First, the application designer defines the suspended message in the Application Settings pane in 
Unified CVP VoiceXML Studio. When the suspend order is given, Unified CVP VoiceXML 
Server produces a VoiceXML page containing this suspended audio message to all new calls 
followed by a hang-up. Since the VoiceXML Server gracefully allows all calls currently on the 
system to finish normally when the command was issued, existing callers are unaware of any 
changes. Once all the old calls are completed and all new callers are receiving the suspended 
audio message, the VoiceXML Server reports the application as being successfully suspended 
for all callers. Only then is it safe for the administrator to perform the system maintenance that 
required callers to be prevented from entering the application. 
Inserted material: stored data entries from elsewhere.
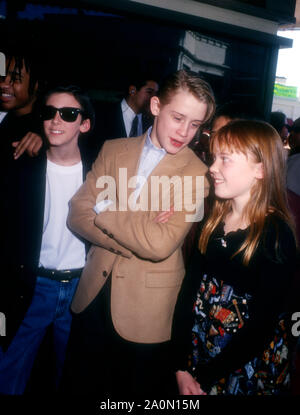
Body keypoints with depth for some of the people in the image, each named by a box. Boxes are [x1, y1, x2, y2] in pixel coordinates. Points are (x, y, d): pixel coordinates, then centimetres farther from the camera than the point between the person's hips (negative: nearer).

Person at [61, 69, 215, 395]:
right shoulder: (113, 150, 2)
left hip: (145, 309, -4)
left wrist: (104, 208, -12)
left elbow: (160, 245, -23)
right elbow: (77, 214, -4)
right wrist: (131, 241, -17)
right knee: (79, 384, 21)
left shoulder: (197, 173, -13)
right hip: (93, 295, 4)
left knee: (137, 389, 17)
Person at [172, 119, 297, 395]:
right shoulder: (213, 222, -3)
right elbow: (190, 289, -4)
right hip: (199, 349, 5)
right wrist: (181, 366, -9)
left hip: (249, 367, -4)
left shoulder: (277, 237, -18)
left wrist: (203, 377, -14)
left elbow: (261, 325, -18)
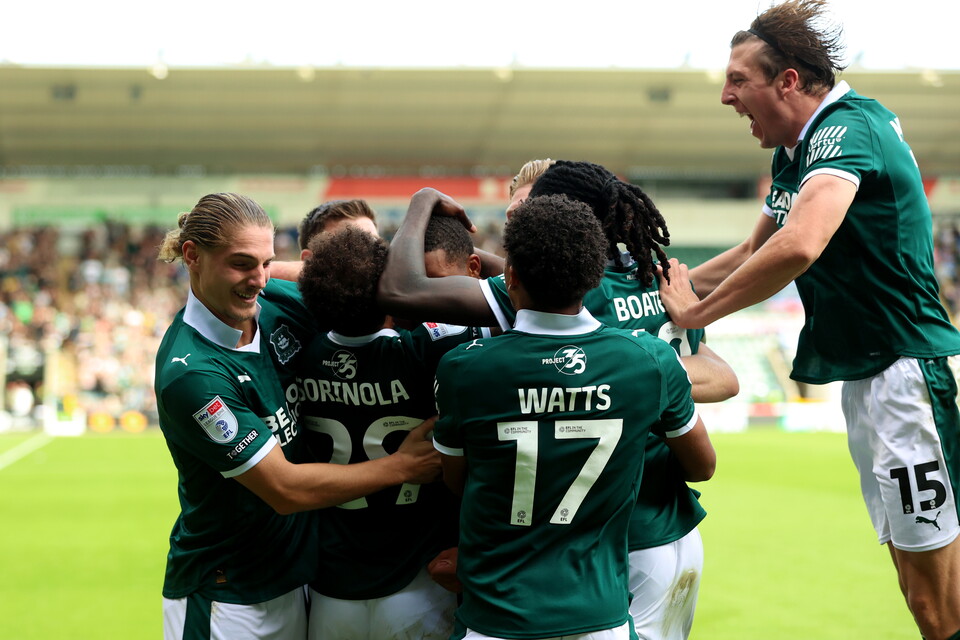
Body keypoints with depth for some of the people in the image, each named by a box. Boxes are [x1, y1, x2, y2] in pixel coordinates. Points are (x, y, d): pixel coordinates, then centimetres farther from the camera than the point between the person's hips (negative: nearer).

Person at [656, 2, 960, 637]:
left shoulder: (847, 128, -19)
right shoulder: (794, 152, 13)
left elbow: (798, 246, -36)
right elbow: (754, 251, 27)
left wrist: (694, 312, -25)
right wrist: (671, 287, 14)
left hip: (907, 370, -10)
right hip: (864, 375, 10)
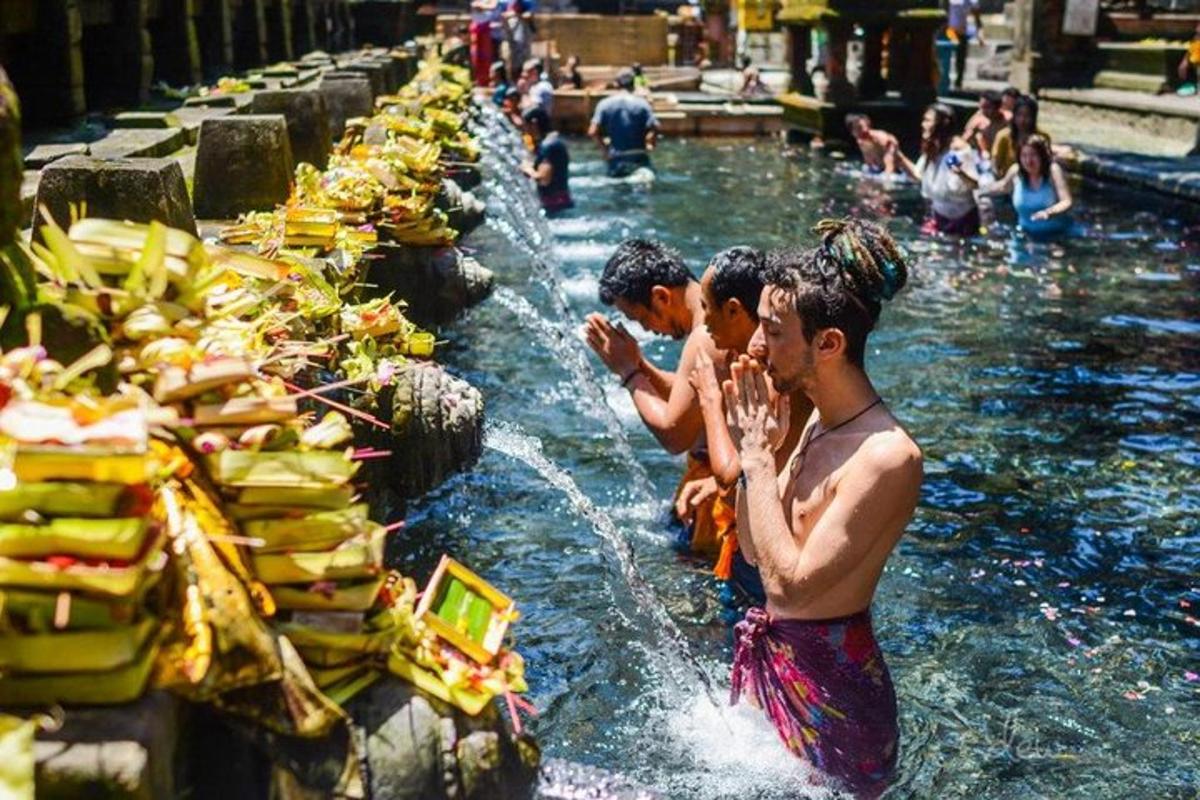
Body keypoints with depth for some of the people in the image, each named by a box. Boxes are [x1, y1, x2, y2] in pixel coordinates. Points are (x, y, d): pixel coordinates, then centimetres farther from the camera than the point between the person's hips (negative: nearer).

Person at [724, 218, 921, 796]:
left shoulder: (886, 456, -24)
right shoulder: (819, 423, 3)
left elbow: (789, 586, -27)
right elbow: (754, 549, 9)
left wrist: (758, 458, -20)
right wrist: (756, 449, -5)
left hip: (828, 684, -8)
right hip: (773, 659, 8)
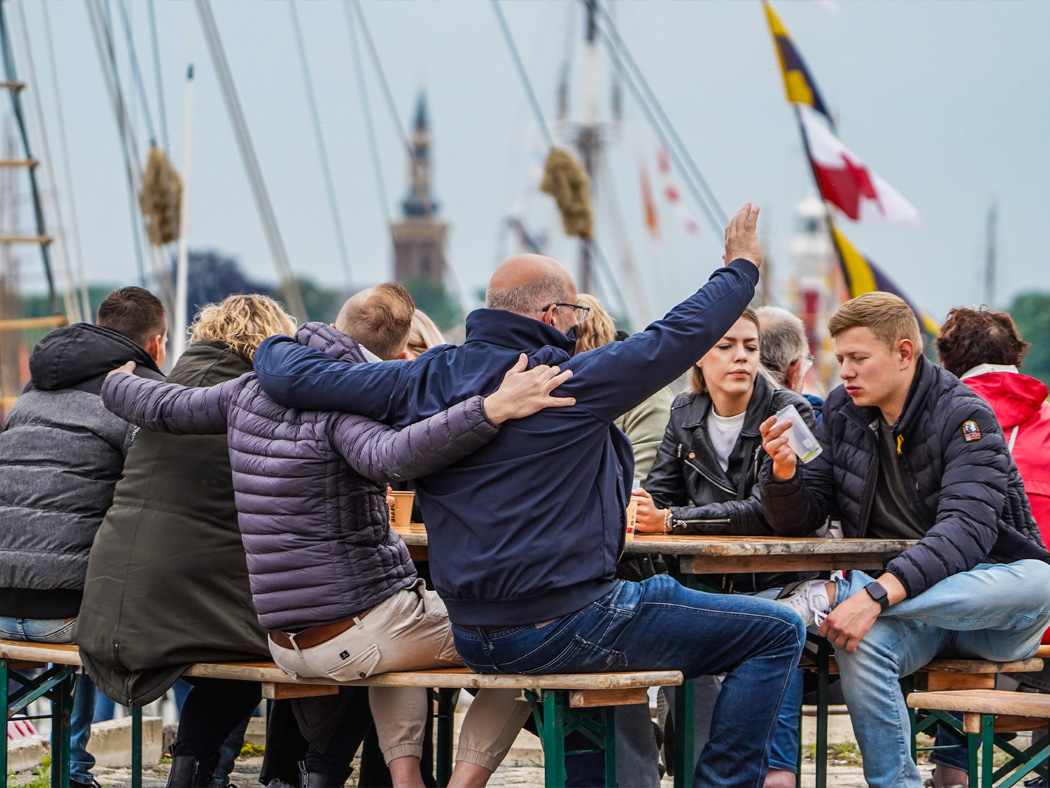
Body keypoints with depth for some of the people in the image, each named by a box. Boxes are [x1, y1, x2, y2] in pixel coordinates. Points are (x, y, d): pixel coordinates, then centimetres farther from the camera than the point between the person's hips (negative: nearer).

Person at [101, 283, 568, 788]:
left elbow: (160, 407, 21)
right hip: (358, 631, -8)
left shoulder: (250, 391, 6)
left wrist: (116, 381, 44)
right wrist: (493, 409, -49)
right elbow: (392, 457, -40)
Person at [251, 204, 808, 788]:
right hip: (562, 626, -8)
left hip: (474, 639, 8)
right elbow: (680, 335, -7)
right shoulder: (572, 384, -14)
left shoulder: (424, 383, 2)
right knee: (777, 632, -1)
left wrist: (275, 346, 25)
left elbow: (292, 377, 3)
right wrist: (742, 267, 8)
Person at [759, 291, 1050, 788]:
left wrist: (878, 595, -40)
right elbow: (798, 523, 6)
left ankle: (835, 594, -31)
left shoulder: (963, 416, -12)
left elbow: (967, 529, -27)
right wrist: (784, 472, -17)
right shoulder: (843, 413, 5)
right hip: (899, 609, 2)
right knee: (860, 645, -33)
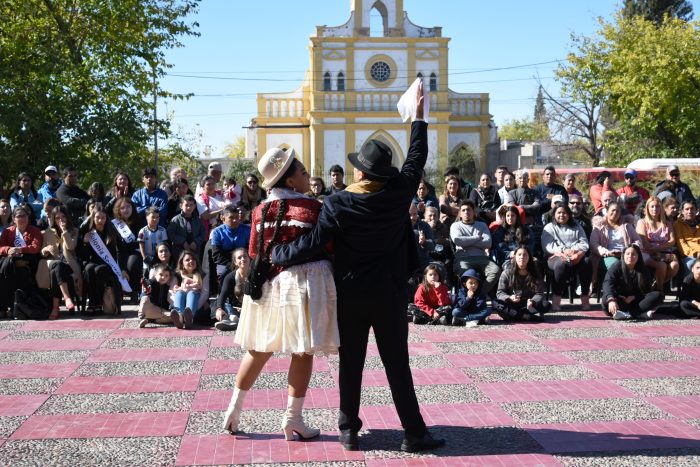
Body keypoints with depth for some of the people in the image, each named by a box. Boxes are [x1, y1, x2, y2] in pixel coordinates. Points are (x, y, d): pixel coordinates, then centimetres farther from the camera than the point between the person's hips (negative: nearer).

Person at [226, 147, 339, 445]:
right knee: (303, 352, 5)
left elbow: (254, 253, 9)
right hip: (304, 281, -5)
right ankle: (292, 420, 9)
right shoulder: (312, 208, -11)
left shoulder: (261, 211, 3)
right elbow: (330, 248, -7)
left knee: (259, 348, 17)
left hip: (268, 283, 5)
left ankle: (234, 409, 21)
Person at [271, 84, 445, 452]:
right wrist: (419, 115, 16)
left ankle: (349, 430, 17)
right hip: (390, 295, 1)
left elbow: (312, 244, -16)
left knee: (350, 365, 11)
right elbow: (416, 159, 6)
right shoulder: (398, 193, -9)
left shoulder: (337, 205, -15)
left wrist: (274, 255, -1)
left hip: (350, 295, -1)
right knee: (397, 365, 6)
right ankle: (414, 433, 9)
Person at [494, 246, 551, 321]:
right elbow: (500, 293, -7)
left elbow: (539, 293, -8)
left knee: (547, 305, -26)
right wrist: (509, 298, -30)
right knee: (496, 304, -30)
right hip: (512, 305, -1)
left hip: (528, 305, 1)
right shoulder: (507, 273, -3)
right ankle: (530, 317, -35)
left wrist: (532, 301, -31)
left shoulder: (535, 273, -1)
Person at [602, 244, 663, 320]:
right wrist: (611, 300, -47)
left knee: (658, 295, -18)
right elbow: (607, 284, -27)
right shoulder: (616, 267, -11)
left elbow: (646, 290, -1)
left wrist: (633, 297, -21)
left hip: (635, 302, 3)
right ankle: (642, 313, -41)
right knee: (606, 299, -35)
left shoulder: (642, 271, 1)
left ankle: (626, 313, -34)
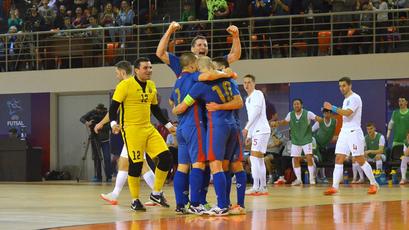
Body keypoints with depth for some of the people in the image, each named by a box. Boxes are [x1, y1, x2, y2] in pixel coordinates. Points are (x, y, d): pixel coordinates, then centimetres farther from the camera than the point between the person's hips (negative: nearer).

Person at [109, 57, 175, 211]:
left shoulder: (151, 86, 13)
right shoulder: (126, 85, -8)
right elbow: (114, 106, -9)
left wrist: (168, 125, 22)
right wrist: (113, 123, -25)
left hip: (148, 128, 7)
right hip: (131, 129, -7)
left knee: (166, 157, -3)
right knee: (135, 164, -6)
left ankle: (156, 193, 11)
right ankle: (135, 201, 9)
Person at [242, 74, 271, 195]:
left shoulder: (257, 94, -7)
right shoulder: (248, 99, 21)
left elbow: (256, 112, -18)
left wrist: (247, 128, -20)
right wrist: (248, 135, 19)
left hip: (261, 130, -10)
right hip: (256, 131, 10)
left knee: (254, 157, -14)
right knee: (259, 159, 9)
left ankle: (256, 187, -16)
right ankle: (263, 188, 11)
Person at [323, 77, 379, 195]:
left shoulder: (355, 98, -11)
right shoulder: (346, 99, 18)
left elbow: (348, 113, -24)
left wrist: (333, 108, -24)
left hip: (354, 132, -8)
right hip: (344, 132, 8)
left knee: (360, 160, -4)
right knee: (338, 159, -2)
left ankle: (374, 184, 9)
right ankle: (335, 187, -6)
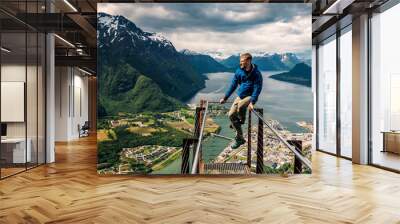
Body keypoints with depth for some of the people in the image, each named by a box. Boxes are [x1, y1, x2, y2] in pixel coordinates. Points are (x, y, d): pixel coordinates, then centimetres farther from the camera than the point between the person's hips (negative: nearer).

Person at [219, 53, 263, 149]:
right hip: (240, 96, 6)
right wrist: (225, 98, 7)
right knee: (231, 114, -6)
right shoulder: (239, 71, 0)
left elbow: (257, 89, -20)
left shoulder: (256, 73, -15)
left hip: (250, 96, -6)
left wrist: (252, 102, -33)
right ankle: (240, 138, 6)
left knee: (240, 106, -37)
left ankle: (241, 120, 0)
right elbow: (233, 85, 8)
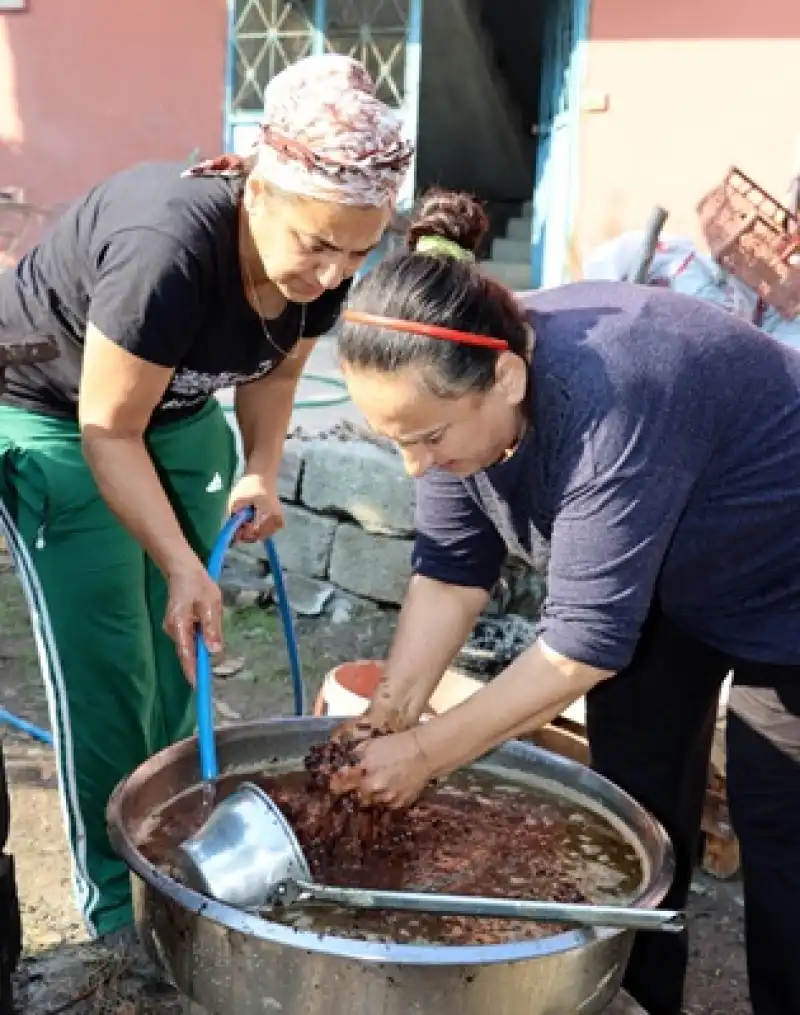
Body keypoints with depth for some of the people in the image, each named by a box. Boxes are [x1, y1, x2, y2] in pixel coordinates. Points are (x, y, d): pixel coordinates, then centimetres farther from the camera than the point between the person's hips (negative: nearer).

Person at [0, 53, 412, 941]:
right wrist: (182, 564, -31)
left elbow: (276, 369, 2)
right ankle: (118, 907, 6)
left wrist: (261, 472, -14)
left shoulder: (320, 263, -18)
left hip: (181, 417, 6)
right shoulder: (170, 246, -38)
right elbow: (108, 429, -28)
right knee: (105, 667, -8)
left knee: (183, 654, 4)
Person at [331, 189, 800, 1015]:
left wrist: (425, 752, -30)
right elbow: (451, 567, -13)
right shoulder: (457, 386, -18)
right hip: (662, 580, 7)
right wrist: (391, 706, -23)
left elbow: (585, 638, -36)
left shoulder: (610, 403, -41)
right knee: (635, 801, 8)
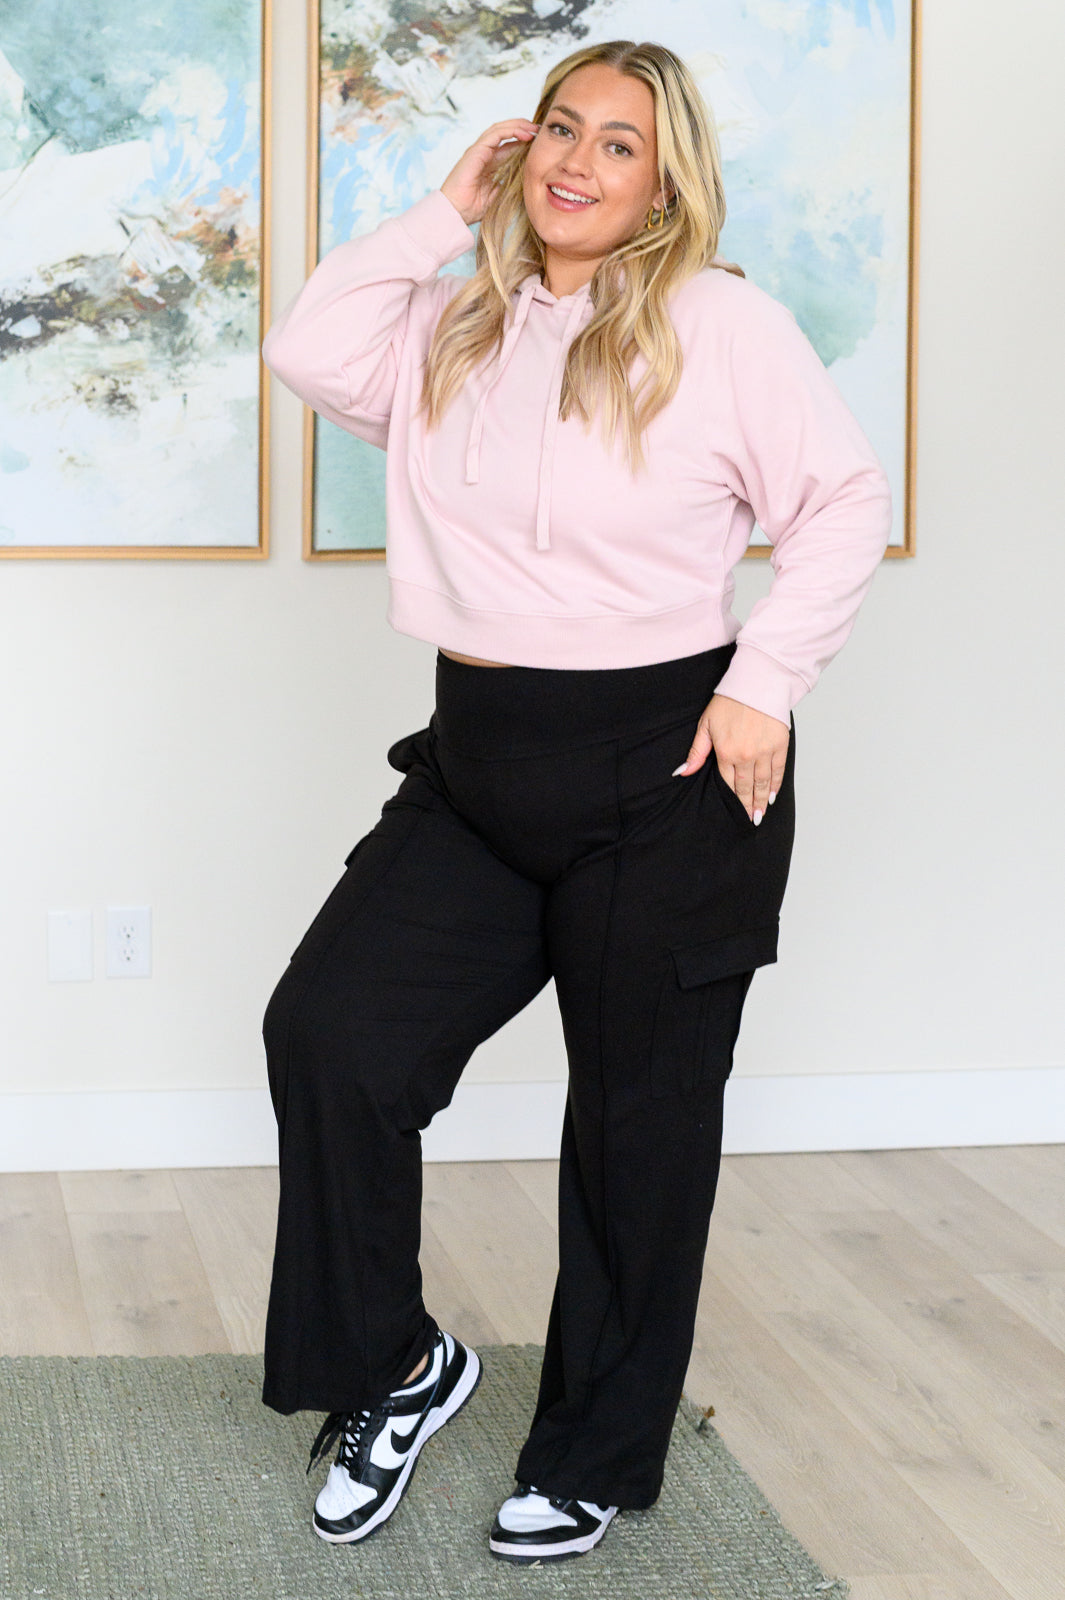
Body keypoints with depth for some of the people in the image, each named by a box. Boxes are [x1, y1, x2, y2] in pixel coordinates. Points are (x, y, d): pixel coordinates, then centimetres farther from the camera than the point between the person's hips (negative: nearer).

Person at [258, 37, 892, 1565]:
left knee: (638, 1119, 7)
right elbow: (310, 351, -3)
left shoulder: (721, 321, -5)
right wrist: (445, 214, 0)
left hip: (665, 769, -5)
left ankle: (597, 1456, 23)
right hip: (479, 761, 5)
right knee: (328, 1027, -9)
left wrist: (768, 676, -12)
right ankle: (396, 1365, 12)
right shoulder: (455, 324, 11)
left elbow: (848, 502, -4)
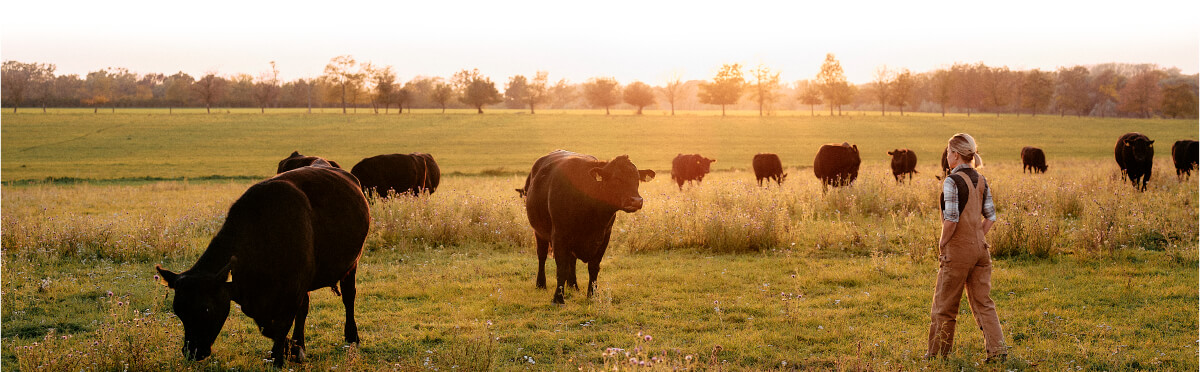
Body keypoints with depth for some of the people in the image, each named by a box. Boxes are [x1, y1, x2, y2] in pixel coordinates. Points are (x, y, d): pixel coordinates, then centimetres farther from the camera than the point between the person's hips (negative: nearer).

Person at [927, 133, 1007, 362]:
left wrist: (942, 245, -8)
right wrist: (977, 238, 13)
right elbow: (990, 217, 10)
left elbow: (951, 219, -21)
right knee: (983, 302, 11)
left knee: (944, 304, 7)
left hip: (958, 249, -7)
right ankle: (997, 349, 3)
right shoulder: (981, 180, 7)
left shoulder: (952, 181, -15)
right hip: (980, 248, 7)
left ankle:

The scripts for suspending and resuming applications are found in the 
admin
 folder of the 
application to be suspended. Windows users should use the script named 
suspendApp.bat
 and 
Unix users should use the script named 
suspendApp.sh
. To resume the application, use the 
script named 
resumeApp.bat 
or
 resumeApp.sh
It is possible to suspend all applications at once by accessing a script found in the 
admin
 folder 
of Unified CVP VoiceXML Server. Windows users should use the script named 
suspendServer.bat
 and Unix users should use the script named 
suspendServer.sh
. To restore 
all applications to their original status, use the script named 
resumeServer.bat 
or
 
resumeServer.sh
. Note that these scripts do not resume all applications; they simply restore the 
administrator-specified status of each application. So if an application was already suspended 
when the server was suspended, resuming the server leaves the application in a suspended state.